A minor detail has come up in our closing paperwork of the
seller's leftover wood pellet fuel. They want $1/bag more than the
current rate at the local Tractor Supply or Home Depot to leave it
where it is.

Is there a major difference in pellet fuel brands that it could be
worth that much? I looked around online, everyone claims their brand
is high BTU, but only one brand gave an actual BTU range.

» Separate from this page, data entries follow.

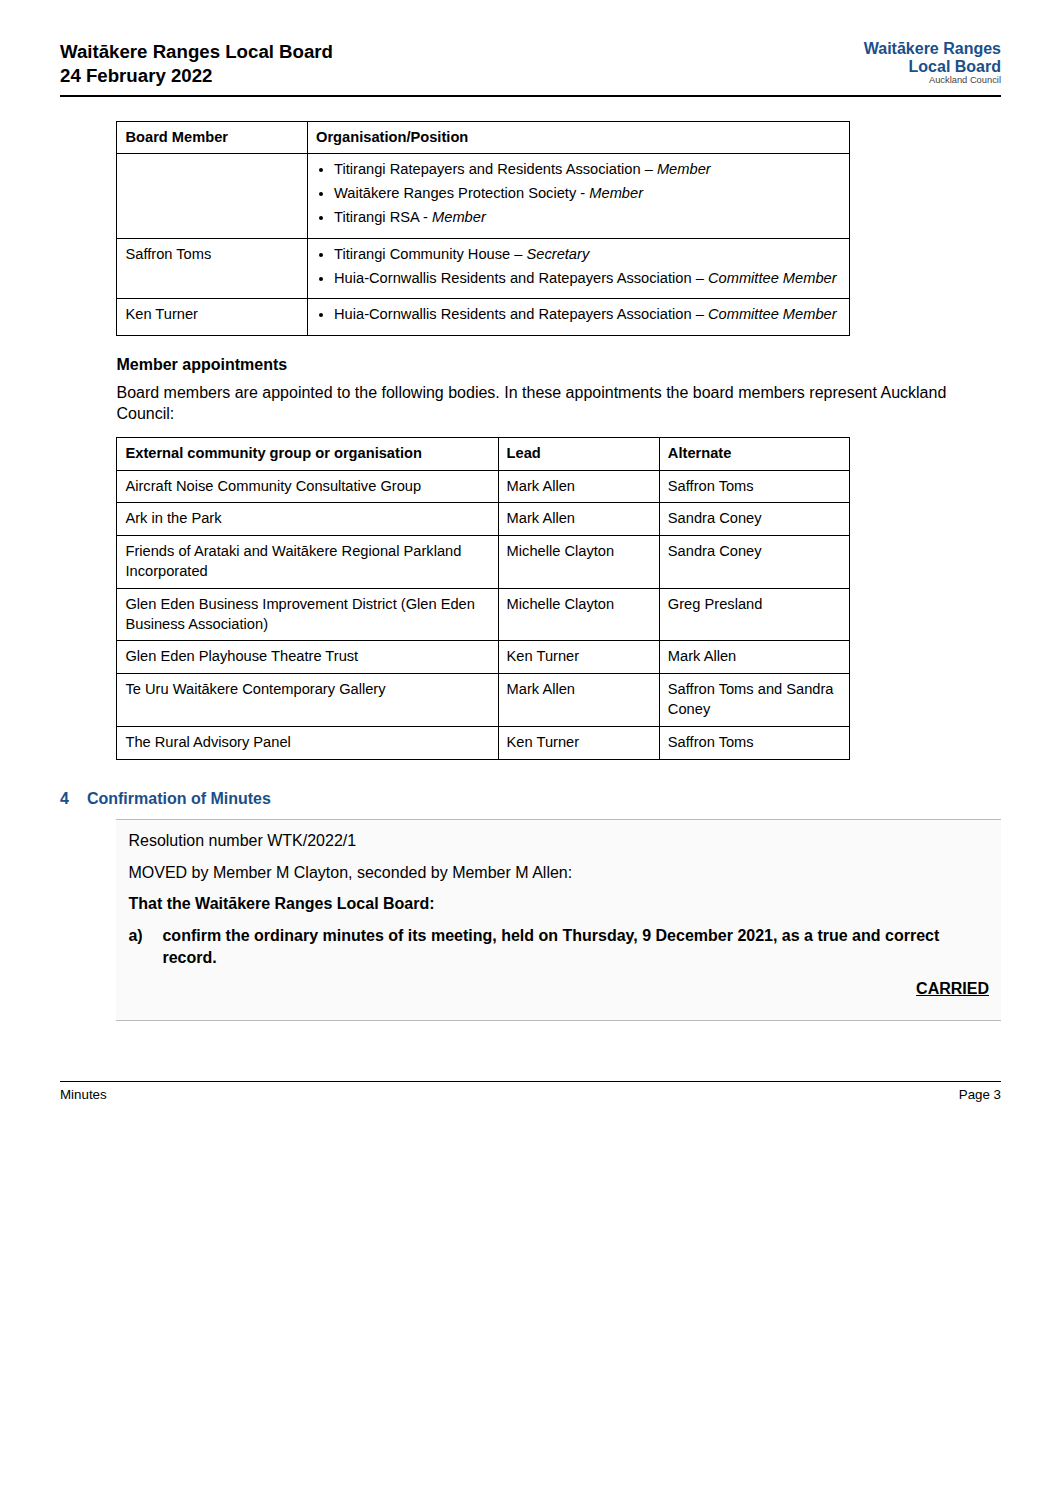Waitākere Ranges Local Board
24 February 2022
Waitākere Ranges
Local Board Auckland Council
| Board Member | Organisation/Position |
| --- | --- |
| | Titirangi Ratepayers and Residents Association – Member Waitākere Ranges Protection Society - Member Titirangi RSA - Member |
| Saffron Toms | Titirangi Community House – Secretary Huia-Cornwallis Residents and Ratepayers Association – Committee Member |
| Ken Turner | Huia-Cornwallis Residents and Ratepayers Association – Committee Member |
Member appointments
Board members are appointed to the following bodies. In these appointments the board members represent Auckland Council:
| External community group or organisation | Lead | Alternate |
| --- | --- | --- |
| Aircraft Noise Community Consultative Group | Mark Allen | Saffron Toms |
| Ark in the Park | Mark Allen | Sandra Coney |
| Friends of Arataki and Waitākere Regional Parkland Incorporated | Michelle Clayton | Sandra Coney |
| Glen Eden Business Improvement District (Glen Eden Business Association) | Michelle Clayton | Greg Presland |
| Glen Eden Playhouse Theatre Trust | Ken Turner | Mark Allen |
| Te Uru Waitākere Contemporary Gallery | Mark Allen | Saffron Toms and Sandra Coney |
| The Rural Advisory Panel | Ken Turner | Saffron Toms |
4 Confirmation of Minutes
Resolution number WTK/2022/1
MOVED by Member M Clayton, seconded by Member M Allen:
That the Waitākere Ranges Local Board:
a) confirm the ordinary minutes of its meeting, held on Thursday, 9 December 2021, as a true and correct record.
CARRIED
Minutes Page 3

I'm currently thinking of offering them the Tractor Supply price for
it, then neither of us has to move bags of pellets, but I don't know enough about the pellets to argue if they say these are worth more.


----------



## haley1 (Aug 15, 2012)

Yes there is a difference, softwood is better but offer them a dollar less the tractor supply. Do you think they will want to have to remove the bags and then they have to try and sell to someone else


----------



## simplegirl (Feb 19, 2006)

There is a difference but I would not give them more than the current price at TSC or HD. What brand are they? Maybe someone can give you a current price on them. Plus I would want to be sure they were stored in a dry place so they are even worth the current price.


----------



## dlskidmore (Apr 18, 2012)

They've been stored on a porch. Probably been subject to snow cover. That devalues them? I'm getting a chance to inspect them later today. I just got asked about them yesterday.


----------



## frankva (May 21, 2009)

Common sense. Do the math. How bad do you want to close the deal?

The best deal is when you both walk away happy.


----------



## dlskidmore (Apr 18, 2012)

Ug. This guy should have shown the house himself, his agent didn't know half the good stuff about the place!

It's not a wood pellet stove, it's a coal stove!

We got the coal for free though, as he needs to rent the barn from us for a bit longer, and I said for the first month we'll just barter use of the barn for the coal.


----------